§ **Supplied records**
# # # # #

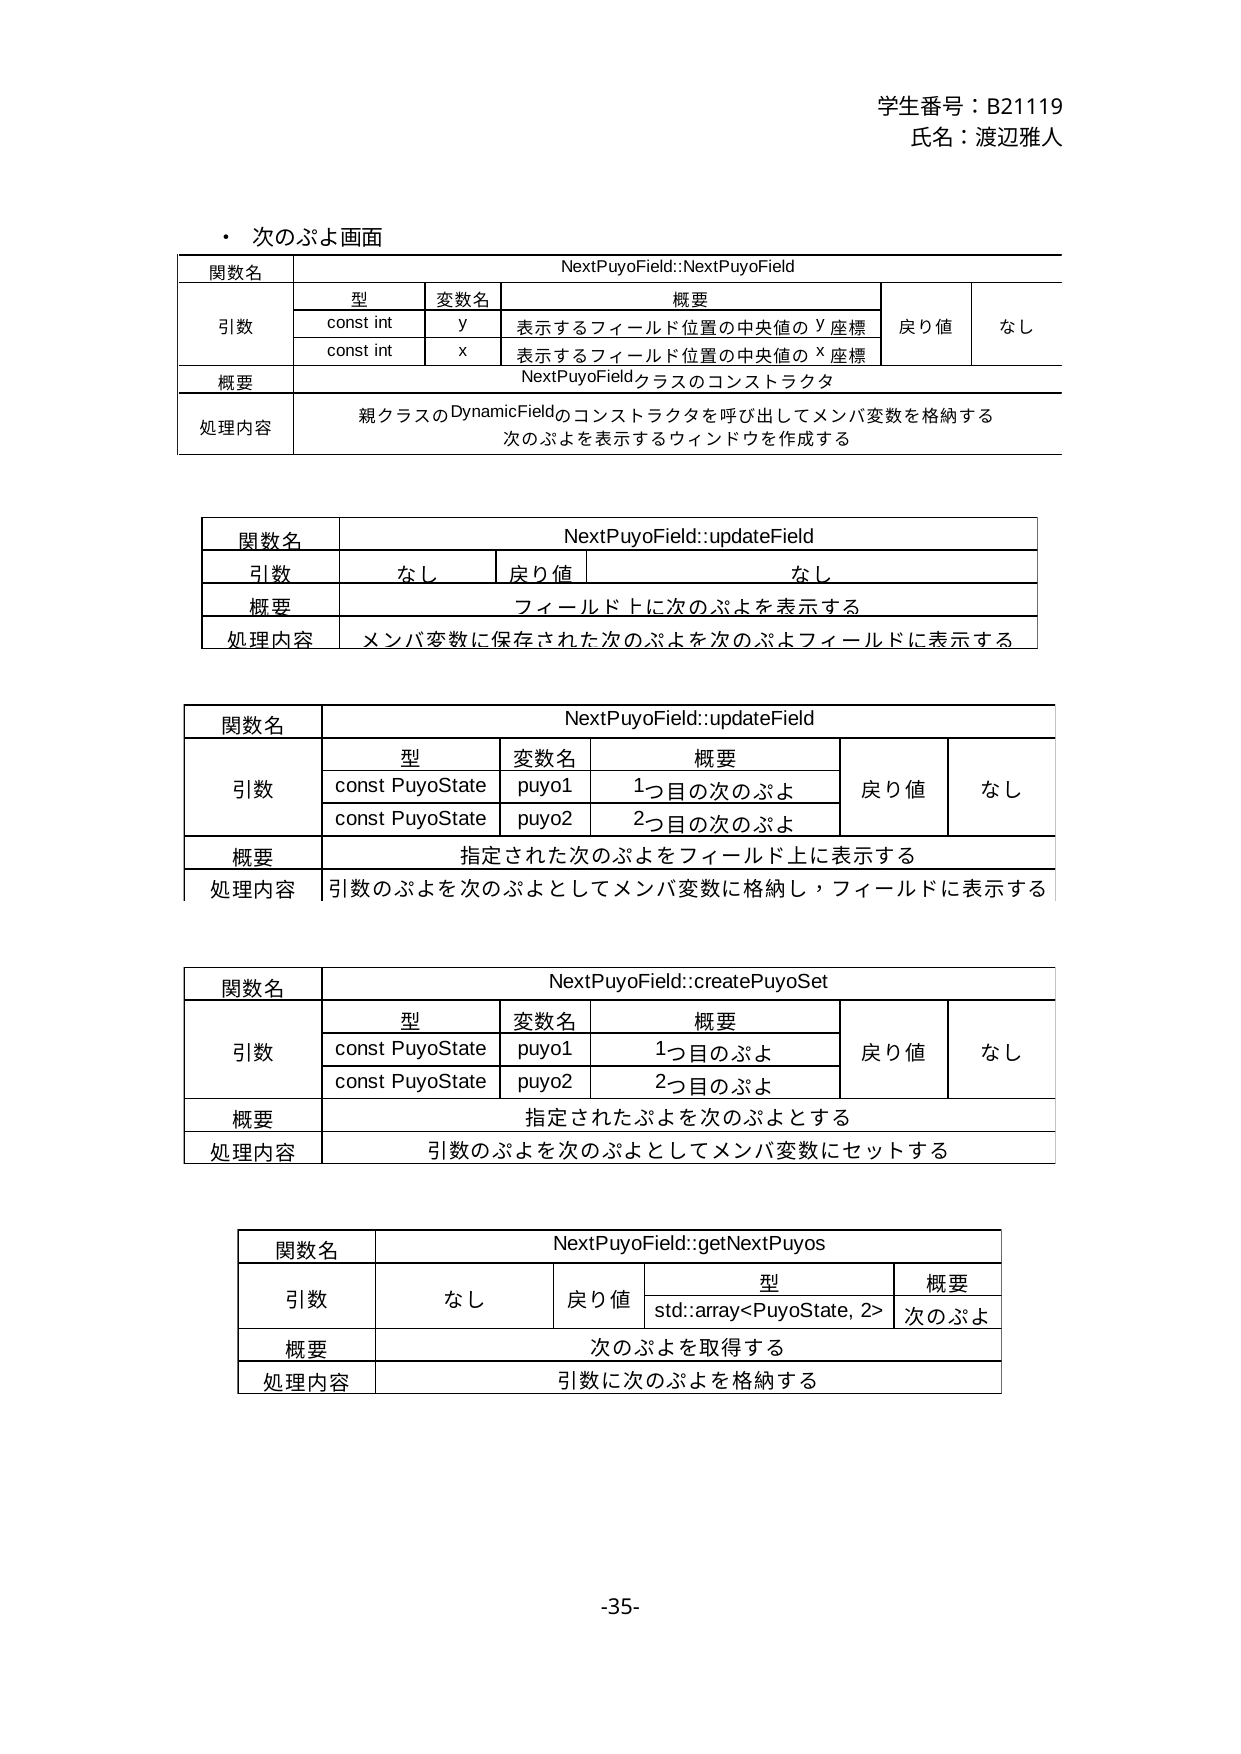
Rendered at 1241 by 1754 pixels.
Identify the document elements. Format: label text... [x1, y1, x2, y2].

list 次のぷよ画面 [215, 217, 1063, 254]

# # # # #

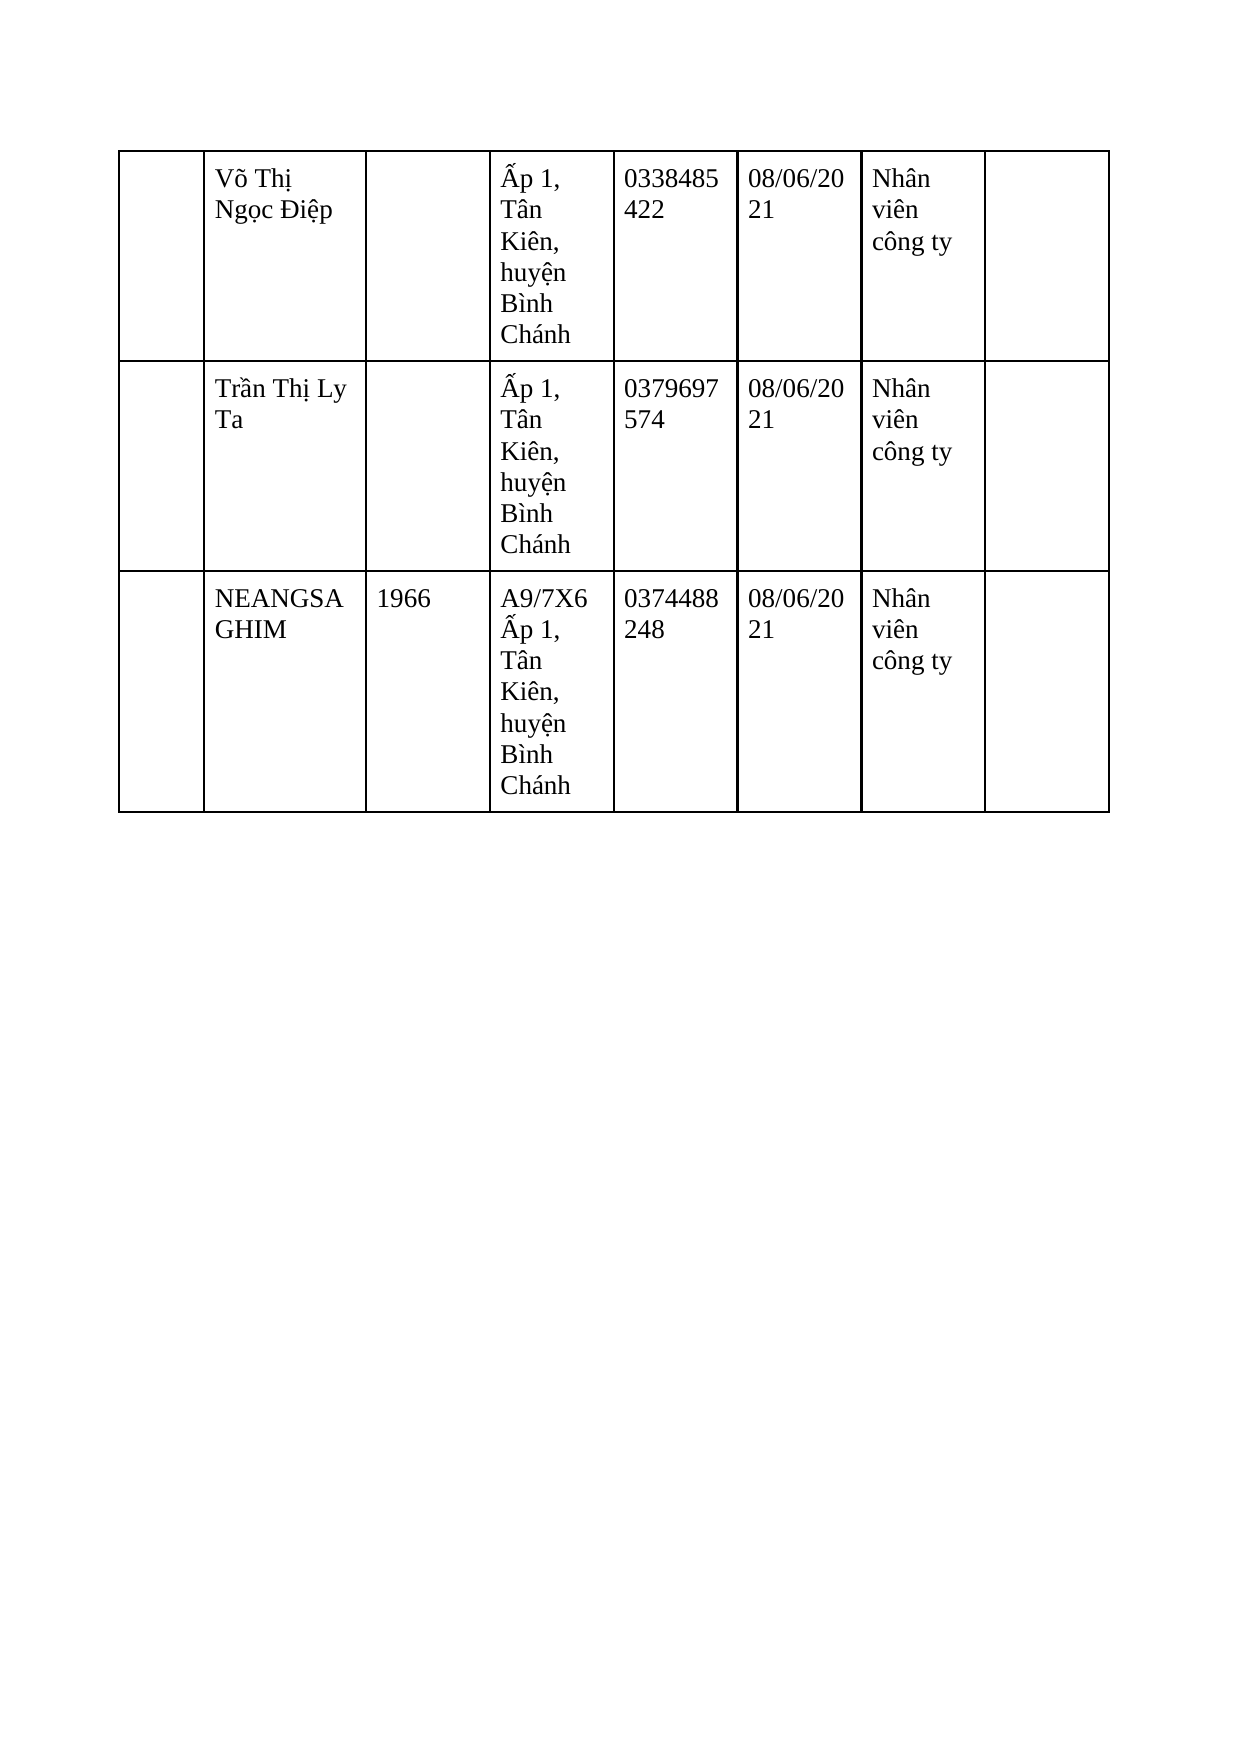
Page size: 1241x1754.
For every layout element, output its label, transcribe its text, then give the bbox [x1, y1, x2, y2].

# # # # #

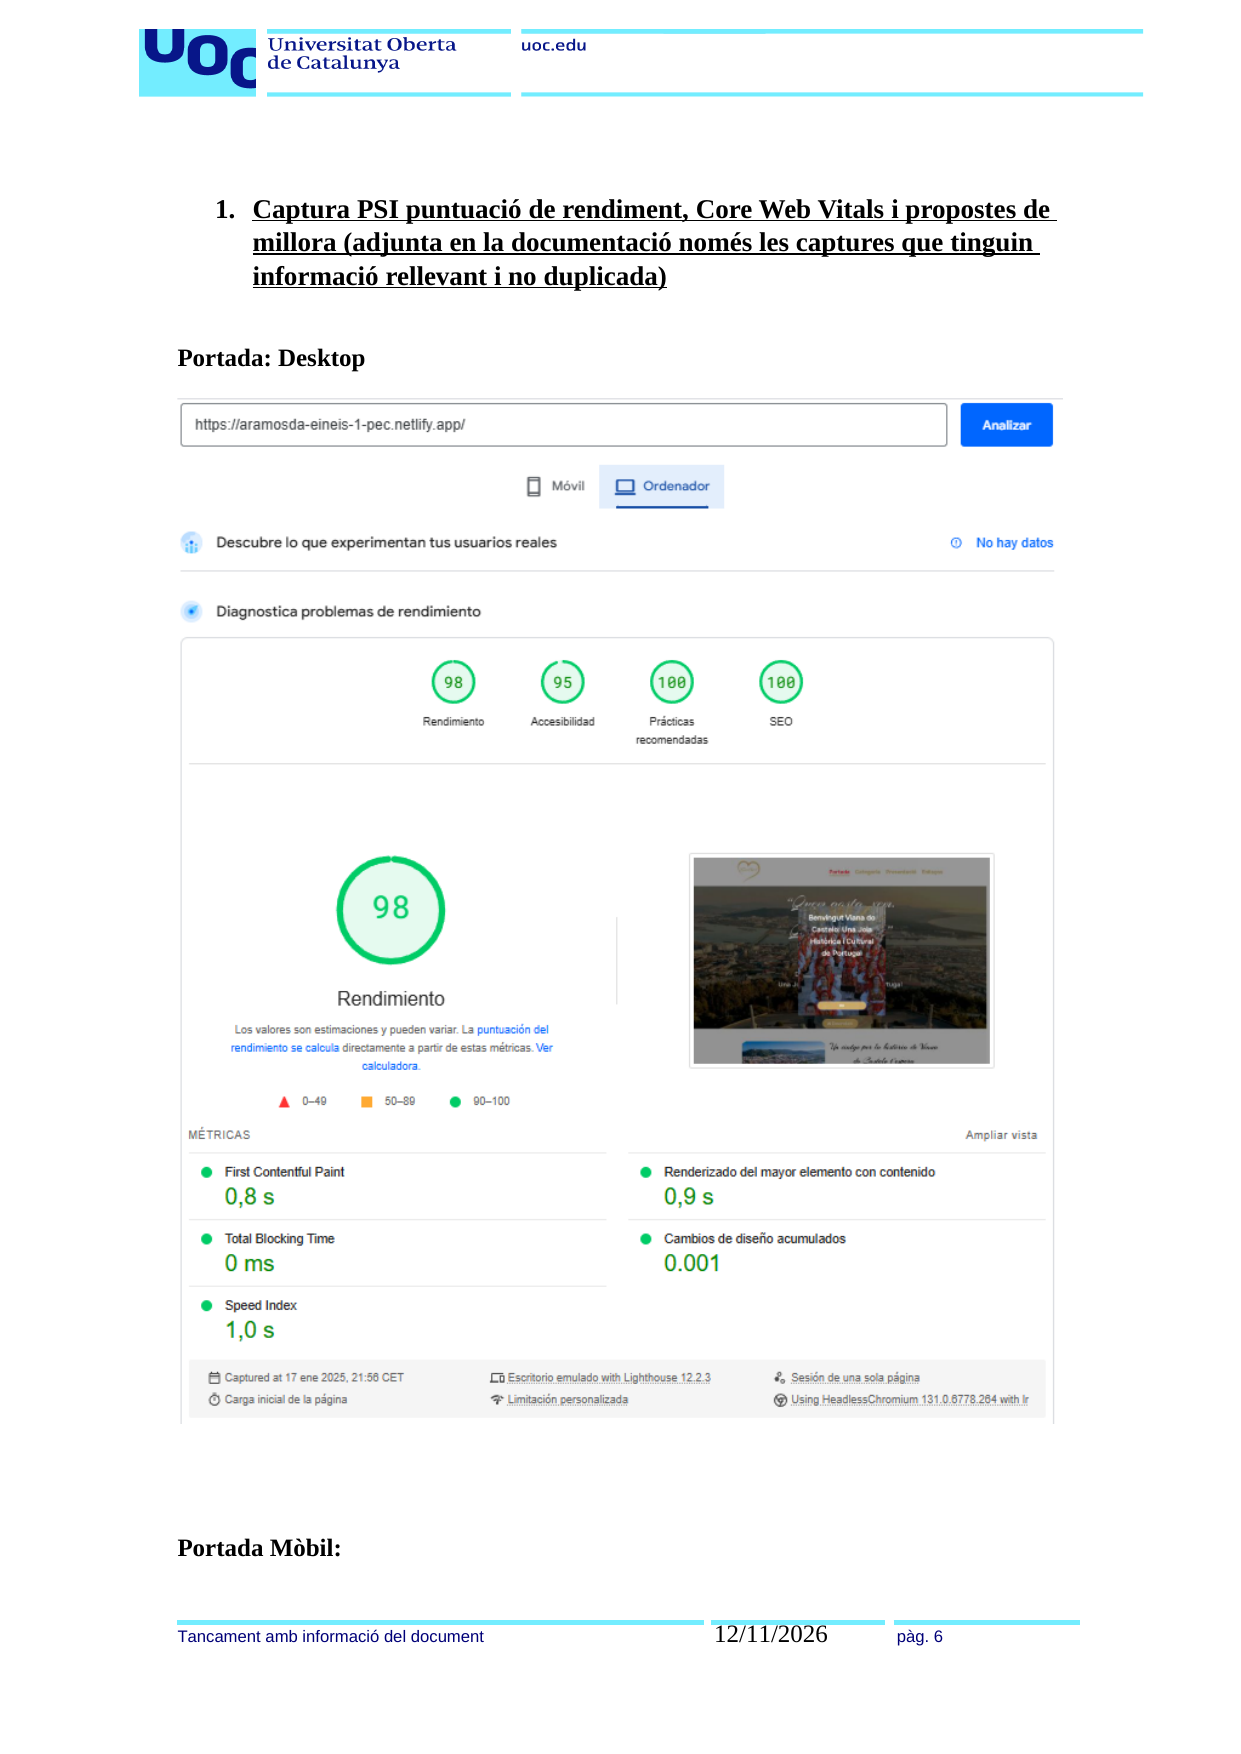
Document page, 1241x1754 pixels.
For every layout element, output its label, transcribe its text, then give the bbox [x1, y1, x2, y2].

# # # # #

§ **Task objective**
Search the material for the word "pixels" and copy each line where it occurs.

§ **Answer section**
Rendered at 1241 by 1754 pixels.
Document page, 1241x1754 pixels.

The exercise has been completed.